Now, they are the remnants of a rural society that has little hope of revival unless Australia suddenly gets an enlightened government that turns around decades of neglect in which vision has been a rare commodity.
At the same time, our capital cities were allowed to grow unrestrained and unplanned so that now the streets are clogged, the footpaths impassible with too many parked cars, and we have inefficient and scarce public transport and thousands of ugly high rise apartments, mostly poorly built.
We claim that this represents modern civilisation. Wow.

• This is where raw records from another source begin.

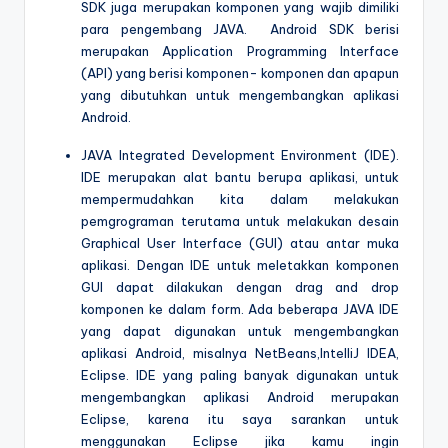
SDK juga merupakan komponen yang wajib dimiliki
para pengembang JAVA. Android SDK berisi
merupakan Application Programming Interface
(API) yang berisi komponen- komponen dan apapun
yang dibutuhkan untuk mengembangkan aplikasi
Android.
JAVA Integrated Development Environment (IDE).
IDE merupakan alat bantu berupa aplikasi, untuk
mempermudahkan kita dalam melakukan
pemgrograman terutama untuk melakukan desain
Graphical User Interface (GUI) atau antar muka
aplikasi. Dengan IDE untuk meletakkan komponen
GUI dapat dilakukan dengan drag and drop
komponen ke dalam form. Ada beberapa JAVA IDE
yang dapat digunakan untuk mengembangkan
aplikasi Android, misalnya NetBeans,IntelliJ IDEA,
Eclipse. IDE yang paling banyak digunakan untuk
mengembangkan aplikasi Android merupakan
Eclipse, karena itu saya sarankan untuk
menggunakan Eclipse jika kamu ingin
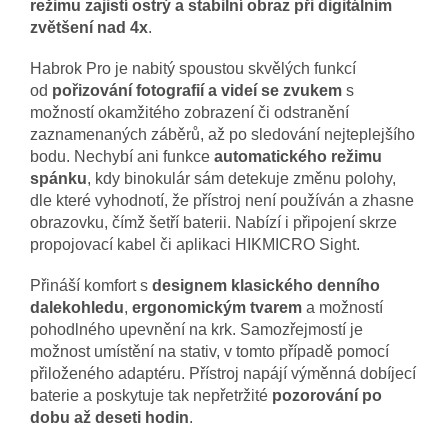
režimu zajistí ostrý a stabilní obraz při digitálním
zvětšení nad 4x
.
Habrok Pro je nabitý spoustou skvělých funkcí
od
pořizování fotografií a videí se zvukem
s
možností okamžitého zobrazení či odstranění
zaznamenaných záběrů, až po sledování nejteplejšího
bodu. Nechybí ani funkce
automatického režimu
spánku
, kdy binokulár sám detekuje změnu polohy,
dle které vyhodnotí, že přístroj není používán a zhasne
obrazovku, čímž šetří baterii. Nabízí i připojení skrze
propojovací kabel či aplikaci HIKMICRO Sight.
Přináší komfort s
designem klasického denního
dalekohledu
,
ergonomickým tvarem
a možností
pohodlného upevnění na krk. Samozřejmostí je
možnost umístění na stativ, v tomto případě pomocí
přiloženého adaptéru. Přístroj napájí výměnná dobíjecí
baterie
a poskytuje tak nepřetržité
pozorování po
dobu až deseti hodin
.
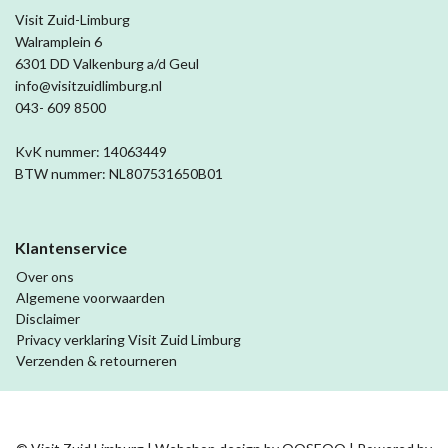
Visit Zuid-Limburg
Walramplein 6
6301 DD Valkenburg a/d Geul
info@visitzuidlimburg.nl
043- 609 8500
KvK nummer: 14063449
BTW nummer: NL807531650B01
Klantenservice
Over ons
Algemene voorwaarden
Disclaimer
Privacy verklaring Visit Zuid Limburg
Verzenden & retourneren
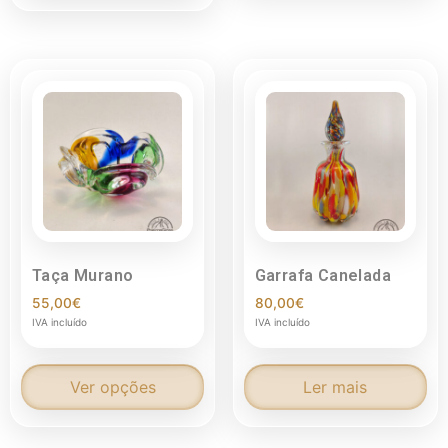
Taça Murano
Garrafa Canelada
55,00
€
80,00
€
IVA incluído
IVA incluído
Ver opções
Ler mais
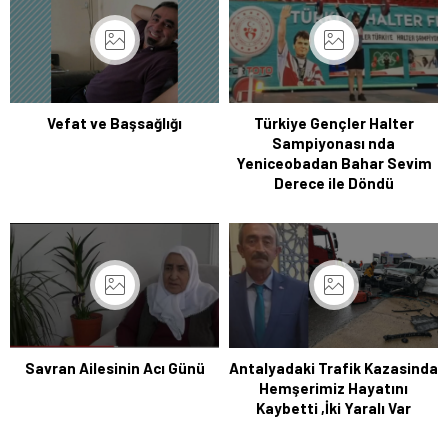
Vefat ve Başsağlığı
Türkiye Gençler Halter
Sampiyonası nda
Yeniceobadan Bahar Sevim
Derece ile Döndü
Savran Ailesinin Acı Günü
Antalyadaki Trafik Kazasinda
Hemşerimiz Hayatını
Kaybetti ,İki Yaralı Var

And the little guys suffer there too, just as they do in the bush, as most can't pay the rent for their exorbitantly priced shops in huge shopping malls where there is intense retail competition especially from online shopping services that are also killing their rural counterparts.
Many constructive thinkers are offering solutions, but these fall on the deaf ears of government.
My view is that we must start with reduction in the size of government, dropping from three levels to two.
Local Governments are not mentioned in the Constitution so they can be eliminated.